### Material for this exercise

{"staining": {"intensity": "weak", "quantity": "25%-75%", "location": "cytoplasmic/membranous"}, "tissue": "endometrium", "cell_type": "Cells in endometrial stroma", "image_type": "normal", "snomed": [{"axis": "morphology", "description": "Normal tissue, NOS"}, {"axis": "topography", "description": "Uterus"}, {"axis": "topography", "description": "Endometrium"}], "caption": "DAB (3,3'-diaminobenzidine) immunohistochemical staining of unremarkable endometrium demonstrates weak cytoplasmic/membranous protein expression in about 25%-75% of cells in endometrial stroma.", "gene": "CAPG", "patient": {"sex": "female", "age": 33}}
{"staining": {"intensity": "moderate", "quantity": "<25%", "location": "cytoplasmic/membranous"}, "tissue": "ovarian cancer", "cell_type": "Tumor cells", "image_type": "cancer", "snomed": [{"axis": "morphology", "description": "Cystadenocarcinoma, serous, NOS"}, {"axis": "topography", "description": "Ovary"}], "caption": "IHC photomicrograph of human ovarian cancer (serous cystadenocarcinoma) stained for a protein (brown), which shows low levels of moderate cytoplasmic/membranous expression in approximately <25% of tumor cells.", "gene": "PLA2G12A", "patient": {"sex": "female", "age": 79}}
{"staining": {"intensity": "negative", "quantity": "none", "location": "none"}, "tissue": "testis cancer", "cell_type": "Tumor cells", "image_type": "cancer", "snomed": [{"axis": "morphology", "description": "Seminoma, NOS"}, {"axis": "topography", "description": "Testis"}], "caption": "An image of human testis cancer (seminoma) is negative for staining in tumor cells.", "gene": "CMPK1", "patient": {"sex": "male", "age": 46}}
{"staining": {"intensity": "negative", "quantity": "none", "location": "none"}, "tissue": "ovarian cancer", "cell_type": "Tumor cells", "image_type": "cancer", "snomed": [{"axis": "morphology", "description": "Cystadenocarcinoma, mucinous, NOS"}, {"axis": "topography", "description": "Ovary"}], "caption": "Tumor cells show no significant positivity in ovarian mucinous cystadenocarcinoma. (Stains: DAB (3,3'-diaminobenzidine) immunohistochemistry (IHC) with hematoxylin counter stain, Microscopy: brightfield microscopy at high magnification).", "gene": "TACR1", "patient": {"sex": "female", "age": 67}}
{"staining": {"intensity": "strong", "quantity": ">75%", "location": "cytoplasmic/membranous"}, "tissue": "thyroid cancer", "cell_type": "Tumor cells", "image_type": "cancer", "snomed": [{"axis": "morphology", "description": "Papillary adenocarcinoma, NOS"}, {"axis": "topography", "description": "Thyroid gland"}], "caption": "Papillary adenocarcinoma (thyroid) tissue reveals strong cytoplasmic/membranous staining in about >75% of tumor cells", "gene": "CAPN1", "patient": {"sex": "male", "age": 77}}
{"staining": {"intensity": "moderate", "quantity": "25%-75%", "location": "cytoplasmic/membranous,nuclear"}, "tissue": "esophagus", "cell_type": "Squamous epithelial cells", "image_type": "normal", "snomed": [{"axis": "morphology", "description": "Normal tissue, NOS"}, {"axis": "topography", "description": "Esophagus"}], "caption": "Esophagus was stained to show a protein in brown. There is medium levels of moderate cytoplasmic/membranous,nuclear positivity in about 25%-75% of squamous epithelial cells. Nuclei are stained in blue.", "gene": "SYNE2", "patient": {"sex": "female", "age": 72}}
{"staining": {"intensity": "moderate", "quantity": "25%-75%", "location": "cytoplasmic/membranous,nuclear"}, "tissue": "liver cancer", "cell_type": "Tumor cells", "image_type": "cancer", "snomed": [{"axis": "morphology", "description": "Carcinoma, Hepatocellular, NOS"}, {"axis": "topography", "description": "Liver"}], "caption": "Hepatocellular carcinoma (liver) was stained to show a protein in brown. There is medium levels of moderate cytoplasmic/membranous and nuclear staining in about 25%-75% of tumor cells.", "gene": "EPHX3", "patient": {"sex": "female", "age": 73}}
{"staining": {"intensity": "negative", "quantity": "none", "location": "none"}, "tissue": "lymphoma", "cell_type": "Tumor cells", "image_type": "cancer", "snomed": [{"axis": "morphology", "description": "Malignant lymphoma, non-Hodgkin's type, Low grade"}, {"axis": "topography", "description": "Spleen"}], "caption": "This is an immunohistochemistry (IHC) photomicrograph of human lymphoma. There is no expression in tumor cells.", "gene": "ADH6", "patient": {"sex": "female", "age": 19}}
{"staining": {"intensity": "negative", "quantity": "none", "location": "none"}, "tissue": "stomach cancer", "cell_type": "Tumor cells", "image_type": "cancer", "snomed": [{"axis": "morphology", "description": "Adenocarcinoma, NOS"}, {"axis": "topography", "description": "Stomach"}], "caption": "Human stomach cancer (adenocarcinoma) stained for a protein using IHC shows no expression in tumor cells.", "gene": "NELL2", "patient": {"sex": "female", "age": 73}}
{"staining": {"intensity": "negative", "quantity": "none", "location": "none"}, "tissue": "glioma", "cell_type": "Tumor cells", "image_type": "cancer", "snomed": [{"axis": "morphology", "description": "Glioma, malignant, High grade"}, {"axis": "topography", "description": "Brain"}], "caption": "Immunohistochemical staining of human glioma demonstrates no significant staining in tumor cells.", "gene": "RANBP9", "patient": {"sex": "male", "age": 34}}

######

Work instruction - Please determine how many lines of the records above include the word "Normal", replying with a number alone.

Output of the exercise - 2